When remarried, hopefully you "choose" someone who will aide in the raising of your child, of course. Because I remarry, it does not give me the right to hand over parental responsibilities to my spouse just because I don't want to deal with my ex. Regardless of how my new husband may welcome the idea, my son has a father. A father that loves him and wants to be part of his life.

So, my question is this: When you and your spouse decide to have a child, you do it with the intention (in most cases, anyway?) to raise that child together.

After a period of time, you divorce. Does that give you the right to erase the father out of his child's life because you remarried and have decided that your new spouse should raise your ex's child?Regardless of how the CHILD feels?

Because you don't want to ruin your new marriage? I mean, I think that most men that have remarried and have presented their children with stepmom's, understood that they were marrying someone willing to take on that child as part of their life. Who deems your NEW husband more qualified to raise your ex's child? YOU? How fair is that to the man who fathered this child? Unless your divorce is that bitter and the hate and revenge that you need to put on your ex far outweighs the best interest in the child, go for it.

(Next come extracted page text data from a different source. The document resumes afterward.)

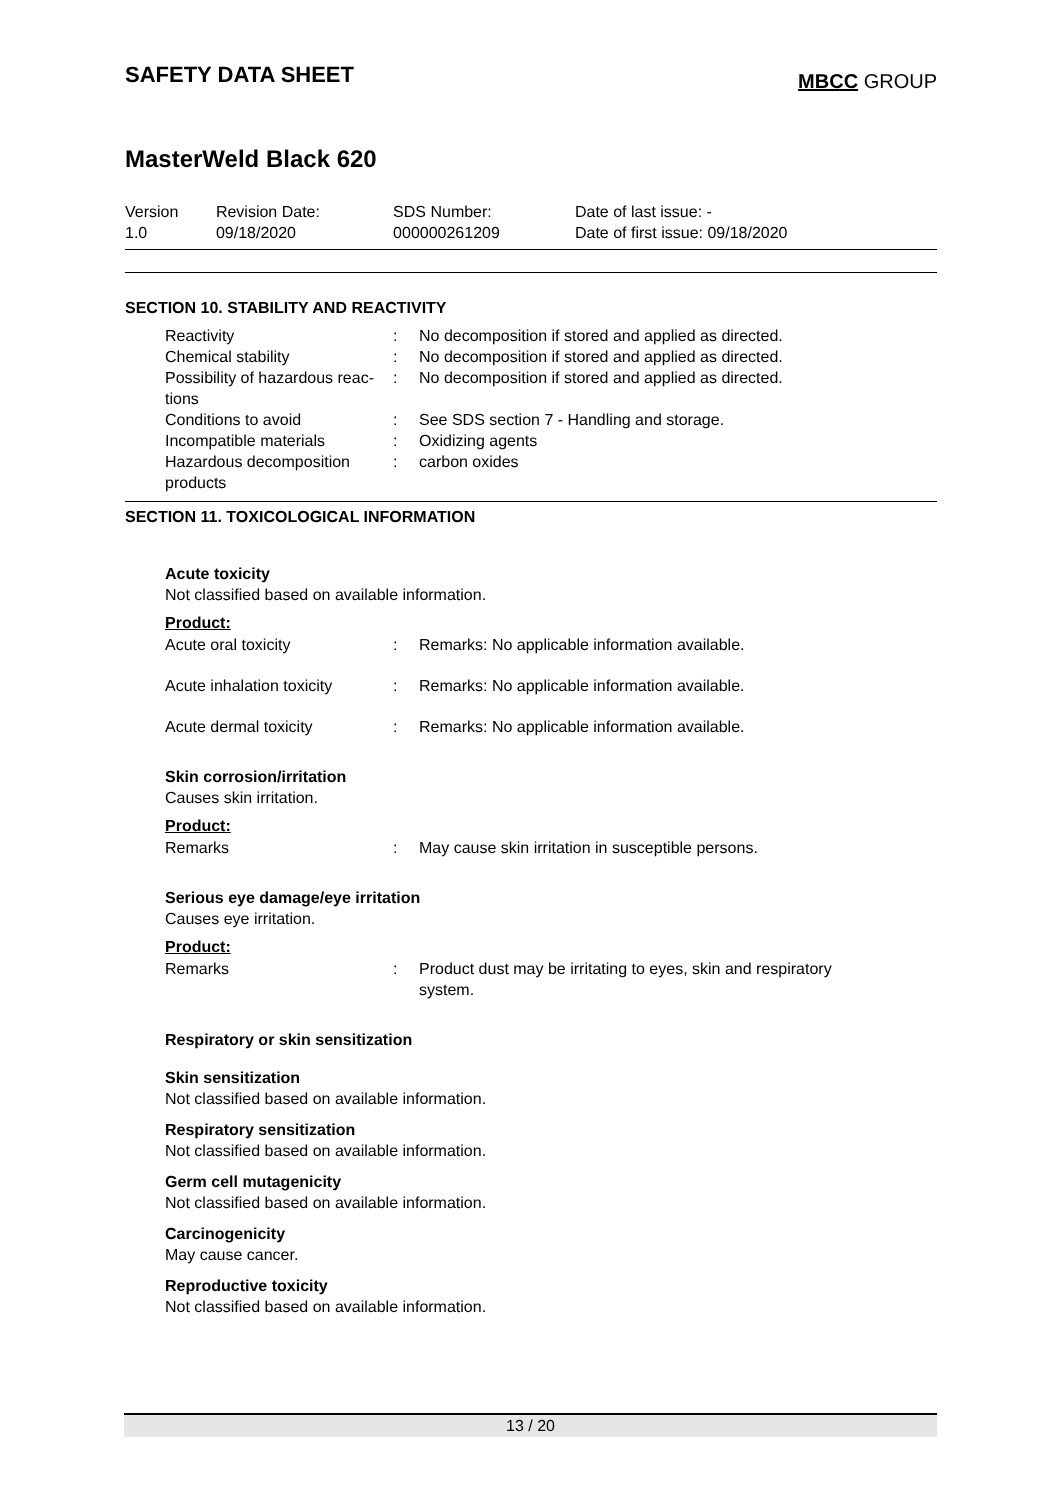SAFETY DATA SHEET
MBCC GROUP
MasterWeld Black 620
| Version 1.0 | Revision Date: 09/18/2020 | SDS Number: 000000261209 | Date of last issue: - Date of first issue: 09/18/2020 |
SECTION 10. STABILITY AND REACTIVITY
| Reactivity | : | No decomposition if stored and applied as directed. |
| Chemical stability | : | No decomposition if stored and applied as directed. |
| Possibility of hazardous reac-tions | : | No decomposition if stored and applied as directed. |
| Conditions to avoid | : | See SDS section 7 - Handling and storage. |
| Incompatible materials | : | Oxidizing agents |
| Hazardous decomposition products | : | carbon oxides |
SECTION 11. TOXICOLOGICAL INFORMATION
Acute toxicity
Not classified based on available information.
Product:
Acute oral toxicity : Remarks: No applicable information available.
Acute inhalation toxicity
: Remarks: No applicable information available.
Acute dermal toxicity : Remarks: No applicable information available.
Skin corrosion/irritation
Causes skin irritation.
Product:
Remarks : May cause skin irritation in susceptible persons.
Serious eye damage/eye irritation
Causes eye irritation.
Product:
Remarks : Product dust may be irritating to eyes, skin and respiratory
system.
Respiratory or skin sensitization
Skin sensitization
Not classified based on available information.
Respiratory sensitization
Not classified based on available information.
Germ cell mutagenicity
Not classified based on available information.
Carcinogenicity
May cause cancer.
Reproductive toxicity
Not classified based on available information.
13 / 20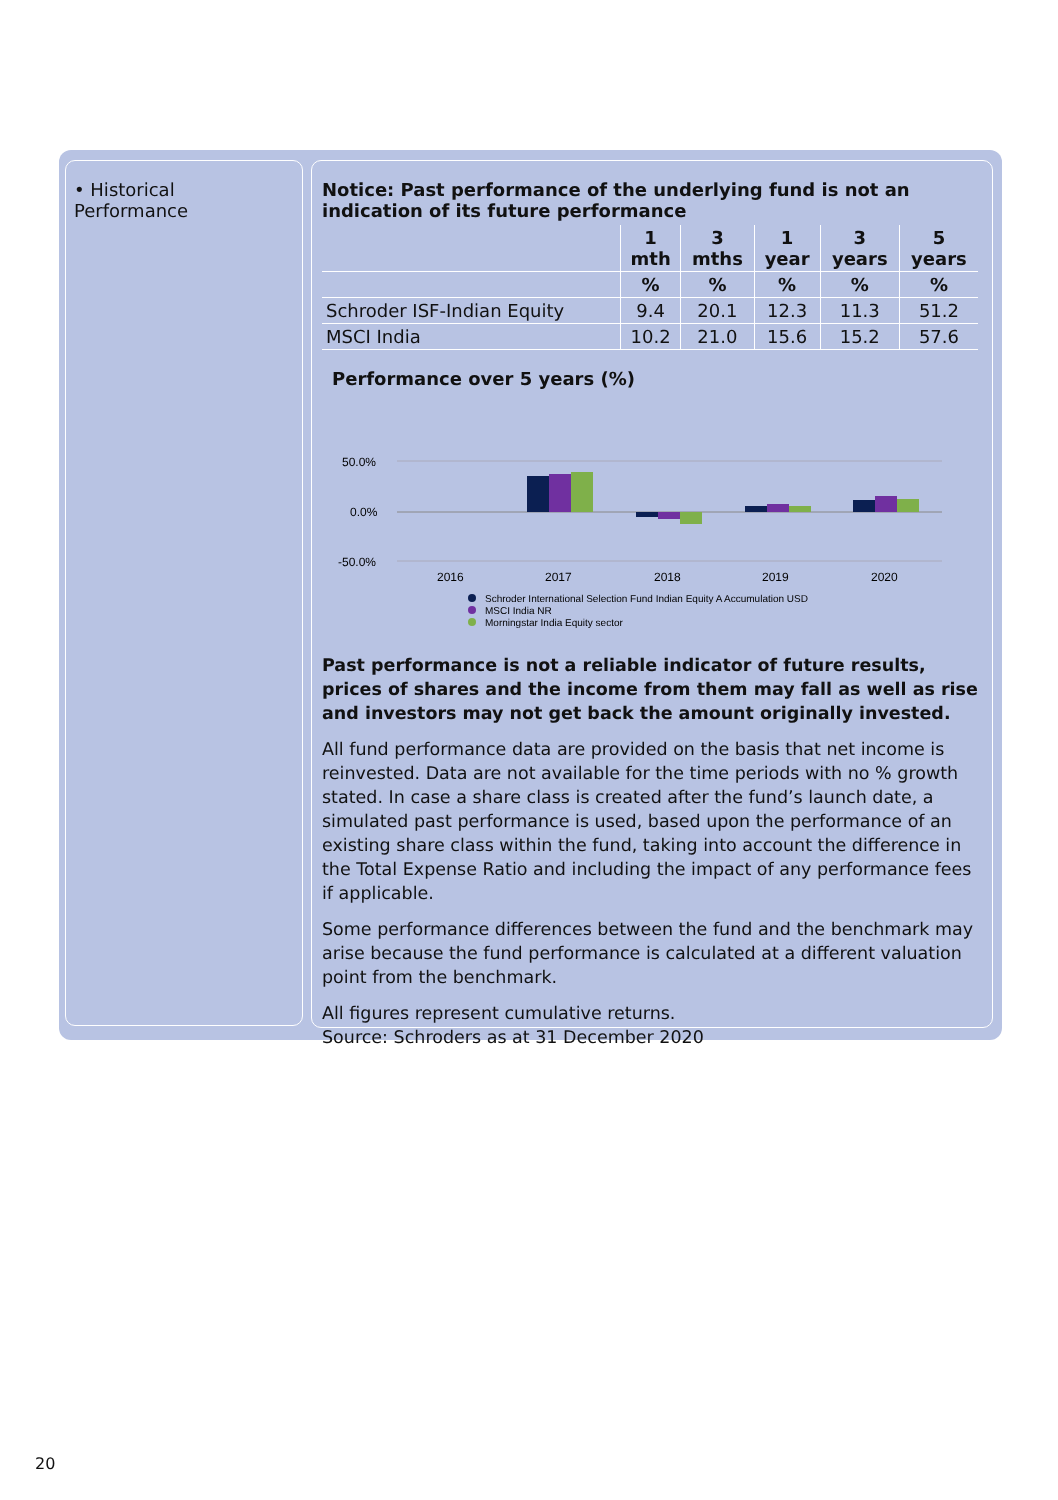• Historical Performance
Notice: Past performance of the underlying fund is not an indication of its future performance
| | 1 mth | 3 mths | 1 year | 3 years | 5 years |
| --- | --- | --- | --- | --- | --- |
| | % | % | % | % | % |
| Schroder ISF-Indian Equity | 9.4 | 20.1 | 12.3 | 11.3 | 51.2 |
| MSCI India | 10.2 | 21.0 | 15.6 | 15.2 | 57.6 |
Performance over 5 years (%)
50.0%
0.0%
-50.0%
2016
2017
2018
2019
2020
Schroder International Selection Fund Indian Equity A Accumulation USD
MSCI India NR
Morningstar India Equity sector
Past performance is not a reliable indicator of future results, prices of shares and the income from them may fall as well as rise and investors may not get back the amount originally invested.
All fund performance data are provided on the basis that net income is reinvested. Data are not available for the time periods with no % growth stated. In case a share class is created after the fund’s launch date, a simulated past performance is used, based upon the performance of an existing share class within the fund, taking into account the difference in the Total Expense Ratio and including the impact of any performance fees if applicable.
Some performance differences between the fund and the benchmark may arise because the fund performance is calculated at a different valuation point from the benchmark.
All figures represent cumulative returns.
Source: Schroders as at 31 December 2020
20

The women here see first hand what their husbands go through. Not being a father 24/7 has hurt them deeply. The guilt they live with, and the parental skills they use because of that guilt.

And when a bio goes on the warpath, and she decides to punish the child's father, the ladies here constantly share how devestated their husband's are. And you are suggesting that if you remarry, you will take the consideration of your new husband over what is right for the child?

I would never suggest that anyone take an ex's side over their spouse's feeling. I think part of the problem is that the steps spouse does not go to bat enough for them.

I am suggesting that taking the parental rights away from a father just because you have decided you have married someone more qualified is just disgusting.....

JMO

Janice

PS: The women are here, not because they want to take the child(ren) AWAY from the bio, they are here to share their experience, strength and hope.

Of course, we do have circumstances where the steps HAVE taken on the full parental role, (bio is nuts, unfit, etc.). But those reasons are justified.....

BTW, if you don't mind me asking you, what is your age and status?